John McCall via Phabricator via cfe-commits cfe-commits at lists.llvm.org
Sat Aug 28 20:25:47 PDT 2021


rjmccall added inline comments.


================
Comment at: clang/lib/AST/RecordLayoutBuilder.cpp:1975
+  bool AlignAttrCanDecreaseAlignment =
+      AlignIsRequired && (Ty->getAs<TypedefType>() != nullptr || FieldPacked);
+
----------------
stevewan wrote:
> rjmccall wrote:
> > stevewan wrote:
> > > rjmccall wrote:
> > > > Okay, so first off, the comment and variable names here make this sound very general when in fact this computation is only relevant to the AIX alignment upgrade logic.  Also, please do not introduce new variables with broad scope named things like `Ty` that are actually referring to a very specific type and not, say, the unadulterated type of the field.
> > > > 
> > > > It seems to me that the right way to think about this is that, while the AIX power alignment upgrade considers whether field type alignment is "required", it uses a different condition than the standard rule when making that decision.  It's important to understand what that rule is exactly, and we can't see that from the current test cases.  In particular, attributes on fields that define structs inline actually end up applying to both the field and the struct, which confounds unrelated issues.  Consider:
> > > > 
> > > > ```
> > > > struct __attribute__((packed, aligned(2))) SS {
> > > >   double d;
> > > > };
> > > > 
> > > > struct S {
> > > >   // Neither the field nor the struct are packed, but the field type is.
> > > >   // Do we apply the alignment upgrade to S or not?
> > > >   struct SS s;
> > > > };
> > > > ```
> > > > 
> > > > Regardless, I don't think this check for a typedef works; it's bypassing quite a bit of recursive logic for computing whether type alignment is required.  For example, you could have an explicitly aligned typedef of an array type, and you'll lose that typedef here.
> > > Thanks for the review. 
> > > 
> > > > the comment and variable names here make this sound very general when in fact this computation is only relevant to the AIX alignment upgrade logic.
> > > Moved the variable declarations back to the AIX alignment upgrade logic. 
> > > >  It's important to understand what that rule is exactly, and we can't see that from the current test cases.
> > > Updated the test cases accordingly.
> > > > For example, you could have an explicitly aligned typedef of an array type, and you'll lose that typedef here.
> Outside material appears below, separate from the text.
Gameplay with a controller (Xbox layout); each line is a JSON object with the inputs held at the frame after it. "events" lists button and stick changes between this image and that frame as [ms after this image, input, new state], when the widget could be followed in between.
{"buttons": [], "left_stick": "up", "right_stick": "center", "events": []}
> > > Updated the check to examine the immediate type rather than the base element type, this should take care of the array-type considerations. 
> > > 
> > No, I'm not sure that's quite correct, either, because you might have an array of an explicitly aligned typedef.  You might need to do a recursive examination of the type the same way that getTypeInfo would, except I guess not recursing into records.
> > 
> > I assume you verified that the behavior in your new test cases matches the behavior of some existing AIX compiler?  For our general edification, what compiler(s) are you testing against?
> > 
> > I've found that extracting very complex conditions into a function (perhaps a lambda if it's inconvenient to have it separately-declared) can be useful.
> Added a lambda function that mimics getTypeInfo to do the recursive check. If this looks about right in direction, I'm also going to memorize known types' typedef-ness in a map for faster lookup.
> 
> Yes, the behaviour was verified, and matches the behaviour of XL 16.1 on AIX.
Somehow my requests didn't make it through.  Please name this lambda something AIX-specific, and please clarify in a comment that we can ignore enum alignment sources because the alignment upgrade only applies to floating-point types.